Qual propedêutica sugerida para pacientes com síndrome demencial?

A propedêutica inicial deve envolver uma boa coleta na história clínica, em que esta possa ser realizada de forma paralela a partir de perspectivas diferentes advindas do paciente, cuidador ou outros médicos. Durante a avaliação, é importante excluir a possibilidade de delirium para prosseguir nos 5 elementos essenciais para abordagem de uma síndrome demencial.

  1. Excluir etiologias reversíveis: há causas como deficiência de vitamina B12, hipotireoidismo, sífilis, infecção pelo HIV que podem se manifestar por queixas cognitivas.
  2. Reavaliar uso de medicamentos com atuação anticolinérgica que possam piorar sintomas cognitivos: o uso de drogas com ação anticolinérgica pode piorar sintomas cognitivos.
    Esses medicamentos são exemplificados por: tricíclicos (nortriptilina, amitriptilina) , anti-histamínicos (hidroxizina, difenidramina prometazina), neurolépticos (clozapina, clorpromazina), oxibutinina, entre outros.
  3. Exame neurológico: Identificar sinais de parkinsonismo ou alterações de funções corticais superiores (agnosia, apraxia ou afasia, por exemplo) que podem apontar uma etiologia em detrimento de outra.
  4. Baterias cognitivas clínicas + neuroimagem: Tanto a determinação de comprometimento dos domínios cognitivos na avaliação clínica como o resultado de exames de neuroimagem podem também apontar uma etiologia em detrimento de outra.
  5. Acesso sobre atividades de vida diária do paciente a partir de entrevista com o cuidador: Essa avaliação permite conferir se há repercussão significativa na funcionalidade do paciente, muitas vezes auxiliando na diferenciação entre CCL e demência.

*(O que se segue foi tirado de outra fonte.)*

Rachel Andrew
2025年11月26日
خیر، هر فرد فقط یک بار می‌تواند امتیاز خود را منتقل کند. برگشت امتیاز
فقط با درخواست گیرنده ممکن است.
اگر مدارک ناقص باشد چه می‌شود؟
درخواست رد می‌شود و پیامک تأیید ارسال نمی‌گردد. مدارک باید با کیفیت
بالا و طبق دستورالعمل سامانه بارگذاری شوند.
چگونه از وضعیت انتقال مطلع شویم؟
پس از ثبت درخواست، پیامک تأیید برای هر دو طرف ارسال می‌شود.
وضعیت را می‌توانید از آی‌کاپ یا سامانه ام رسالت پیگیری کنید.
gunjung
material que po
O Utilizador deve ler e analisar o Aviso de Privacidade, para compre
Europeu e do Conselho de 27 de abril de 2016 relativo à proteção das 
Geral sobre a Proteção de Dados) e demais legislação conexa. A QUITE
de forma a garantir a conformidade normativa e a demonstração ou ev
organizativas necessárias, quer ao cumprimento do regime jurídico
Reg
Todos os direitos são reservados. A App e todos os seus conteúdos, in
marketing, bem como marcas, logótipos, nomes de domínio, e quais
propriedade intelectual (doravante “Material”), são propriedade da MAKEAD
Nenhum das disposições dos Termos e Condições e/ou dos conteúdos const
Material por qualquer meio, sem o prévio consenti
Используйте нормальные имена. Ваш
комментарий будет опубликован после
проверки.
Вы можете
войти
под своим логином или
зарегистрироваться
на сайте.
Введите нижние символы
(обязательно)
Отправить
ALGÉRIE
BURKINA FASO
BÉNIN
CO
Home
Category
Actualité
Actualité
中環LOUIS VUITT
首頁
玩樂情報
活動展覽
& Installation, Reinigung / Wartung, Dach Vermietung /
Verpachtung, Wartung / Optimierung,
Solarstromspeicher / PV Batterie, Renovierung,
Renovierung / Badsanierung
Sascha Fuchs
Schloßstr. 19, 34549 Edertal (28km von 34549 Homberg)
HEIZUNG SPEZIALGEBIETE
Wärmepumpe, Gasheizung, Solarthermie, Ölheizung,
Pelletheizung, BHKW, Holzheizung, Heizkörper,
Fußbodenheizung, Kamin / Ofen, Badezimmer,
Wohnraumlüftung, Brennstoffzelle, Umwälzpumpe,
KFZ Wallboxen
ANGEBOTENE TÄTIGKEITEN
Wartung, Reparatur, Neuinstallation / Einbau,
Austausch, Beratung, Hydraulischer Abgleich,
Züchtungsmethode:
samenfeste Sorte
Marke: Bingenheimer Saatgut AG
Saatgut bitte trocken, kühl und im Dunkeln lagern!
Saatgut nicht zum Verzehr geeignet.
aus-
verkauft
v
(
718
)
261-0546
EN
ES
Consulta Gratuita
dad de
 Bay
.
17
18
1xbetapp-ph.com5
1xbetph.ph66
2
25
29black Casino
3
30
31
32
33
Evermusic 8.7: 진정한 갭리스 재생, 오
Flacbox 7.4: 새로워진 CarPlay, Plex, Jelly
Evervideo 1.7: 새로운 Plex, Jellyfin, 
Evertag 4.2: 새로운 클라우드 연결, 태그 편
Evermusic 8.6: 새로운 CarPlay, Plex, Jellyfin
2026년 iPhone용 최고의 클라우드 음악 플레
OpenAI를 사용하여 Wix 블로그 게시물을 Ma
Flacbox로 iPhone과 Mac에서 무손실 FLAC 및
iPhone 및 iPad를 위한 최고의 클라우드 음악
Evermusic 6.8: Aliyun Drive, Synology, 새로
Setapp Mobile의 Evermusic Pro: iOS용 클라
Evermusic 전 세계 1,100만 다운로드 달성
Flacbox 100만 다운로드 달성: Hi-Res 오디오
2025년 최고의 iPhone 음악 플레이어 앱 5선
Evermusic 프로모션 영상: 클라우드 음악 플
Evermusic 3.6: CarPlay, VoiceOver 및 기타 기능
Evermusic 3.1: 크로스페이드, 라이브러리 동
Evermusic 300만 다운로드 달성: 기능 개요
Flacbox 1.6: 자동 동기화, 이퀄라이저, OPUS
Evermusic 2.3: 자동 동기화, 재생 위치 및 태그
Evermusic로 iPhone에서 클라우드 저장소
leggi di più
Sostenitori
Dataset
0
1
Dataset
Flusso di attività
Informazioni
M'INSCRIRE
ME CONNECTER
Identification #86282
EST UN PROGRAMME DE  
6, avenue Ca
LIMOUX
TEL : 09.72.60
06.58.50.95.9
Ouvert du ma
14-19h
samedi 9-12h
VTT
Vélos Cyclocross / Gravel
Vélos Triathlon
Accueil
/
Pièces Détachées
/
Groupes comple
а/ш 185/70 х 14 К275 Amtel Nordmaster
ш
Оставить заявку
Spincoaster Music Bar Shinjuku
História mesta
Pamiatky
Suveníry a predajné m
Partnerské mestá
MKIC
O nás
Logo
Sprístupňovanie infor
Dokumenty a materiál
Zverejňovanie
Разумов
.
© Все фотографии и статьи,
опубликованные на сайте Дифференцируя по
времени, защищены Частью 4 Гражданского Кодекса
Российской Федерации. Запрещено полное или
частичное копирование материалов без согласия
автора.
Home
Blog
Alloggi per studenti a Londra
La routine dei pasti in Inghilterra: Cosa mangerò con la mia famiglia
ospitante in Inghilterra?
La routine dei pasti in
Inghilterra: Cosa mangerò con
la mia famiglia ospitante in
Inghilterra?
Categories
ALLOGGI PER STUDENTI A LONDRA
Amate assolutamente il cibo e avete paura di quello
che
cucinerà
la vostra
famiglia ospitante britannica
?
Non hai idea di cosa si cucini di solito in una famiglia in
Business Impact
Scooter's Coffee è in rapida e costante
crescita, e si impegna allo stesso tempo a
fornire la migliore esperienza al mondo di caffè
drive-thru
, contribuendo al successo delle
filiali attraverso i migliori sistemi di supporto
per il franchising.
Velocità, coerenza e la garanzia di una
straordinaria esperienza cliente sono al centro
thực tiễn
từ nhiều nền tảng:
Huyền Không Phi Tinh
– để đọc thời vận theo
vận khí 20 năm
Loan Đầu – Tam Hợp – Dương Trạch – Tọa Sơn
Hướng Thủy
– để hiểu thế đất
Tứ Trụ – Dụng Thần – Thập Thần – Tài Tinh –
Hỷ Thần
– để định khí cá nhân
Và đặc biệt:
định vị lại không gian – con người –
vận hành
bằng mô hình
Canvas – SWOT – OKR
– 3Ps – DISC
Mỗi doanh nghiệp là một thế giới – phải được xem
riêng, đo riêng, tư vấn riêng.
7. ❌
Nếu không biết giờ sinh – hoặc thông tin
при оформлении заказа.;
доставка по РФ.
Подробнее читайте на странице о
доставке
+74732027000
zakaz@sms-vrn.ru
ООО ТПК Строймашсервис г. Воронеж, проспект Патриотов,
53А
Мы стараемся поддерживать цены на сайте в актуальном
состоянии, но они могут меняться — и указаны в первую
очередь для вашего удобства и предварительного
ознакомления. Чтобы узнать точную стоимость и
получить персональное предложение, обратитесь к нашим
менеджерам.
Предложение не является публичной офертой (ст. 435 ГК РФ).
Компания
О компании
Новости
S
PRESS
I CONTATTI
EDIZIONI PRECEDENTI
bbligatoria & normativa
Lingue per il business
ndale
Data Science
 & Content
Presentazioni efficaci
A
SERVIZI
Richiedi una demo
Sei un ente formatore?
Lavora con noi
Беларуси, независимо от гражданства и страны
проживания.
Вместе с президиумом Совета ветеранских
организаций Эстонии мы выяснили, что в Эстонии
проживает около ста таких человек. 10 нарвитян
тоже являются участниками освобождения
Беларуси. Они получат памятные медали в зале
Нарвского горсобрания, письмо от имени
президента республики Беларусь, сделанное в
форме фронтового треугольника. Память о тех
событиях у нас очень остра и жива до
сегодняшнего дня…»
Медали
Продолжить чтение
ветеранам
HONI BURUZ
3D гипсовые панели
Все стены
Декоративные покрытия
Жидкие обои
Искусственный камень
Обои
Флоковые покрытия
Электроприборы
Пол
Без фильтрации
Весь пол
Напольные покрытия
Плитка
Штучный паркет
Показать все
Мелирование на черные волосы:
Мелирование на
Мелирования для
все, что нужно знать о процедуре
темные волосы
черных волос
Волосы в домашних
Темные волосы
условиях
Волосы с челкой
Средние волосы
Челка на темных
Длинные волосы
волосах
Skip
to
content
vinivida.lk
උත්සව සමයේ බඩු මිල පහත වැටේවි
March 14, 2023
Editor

Modelo colaborativo na assistência à demência

Como tópico final dessa aula, o palestrante descreve sobre um programa de cuidado no qual ele foi fez parte do corpo clínico de seu estudo: o Modelo de Cuidado em Envelhecimento Cerebral. Foi um ensaio clínico desenvolvido em meados de 2000, apresentando desfecho positivo com NNT equivalente a 3.7. Esse modelo inicialmente realizado em Indiana, atualmente já possui aplicação em outros centros dos Estados Unidos.

O Modelo de Cuidado em Envelhecimento Cerebral consiste em um centro que dialoga com quatro diferentes áreas:

  1. Atenção Primária Clínica: há uma troca dinâmica de discussões clínicas entre o centro e essa área. Consiste em detectar e tratar delirium ou outros sintomas psiquiátricos, assim como otimizar o sistema colinérgico através de descontinuação de drogas anticolinérgicas ou prescrição de inibidores de colinesterase quando há indicação formal para tal.
  2. Time de especialistas: ocorre troca dinâmica do centro com especialistas na área como geriatras, psicologista, entre outros.
  3. Foco no Cuidador: o centro coordena e entrega assistência ao cuidador do paciente a partir de aconselhamento, psicoterapia em grupo, cuidados de descanso e desenvolvimento em habilidades para solução de problemas.
  4. Mudança Ambiental: o centro coordena e oferta acesso à segurança em domicílio assim como suporte na adesão ao tratamento farmacológico.

Um dado extremamente interessante na prática clínica desse modelo de assistência está atrelado aos impactos em serviços de assistência de saúde e em indicadores na qualidade de saúde dos indivíduos acometidos. Foi observado, com a aplicação desse modelo de cuidado, redução em taxas de hospitalização e de tempo de internação hospitalar.

Além disso, os pacientes assistidos por esse modelo apresentavam prescrições farmacológicas mais adequadas, com maior taxa no uso de antidepressivos e drogas antidemência e uma menor taxa no uso de anticolinérgicos. Foi também notado que essa população apresentava melhor perfil metabólico, com taxas mais controladas de LDL e HbA1C quando comparados ao grupo controle.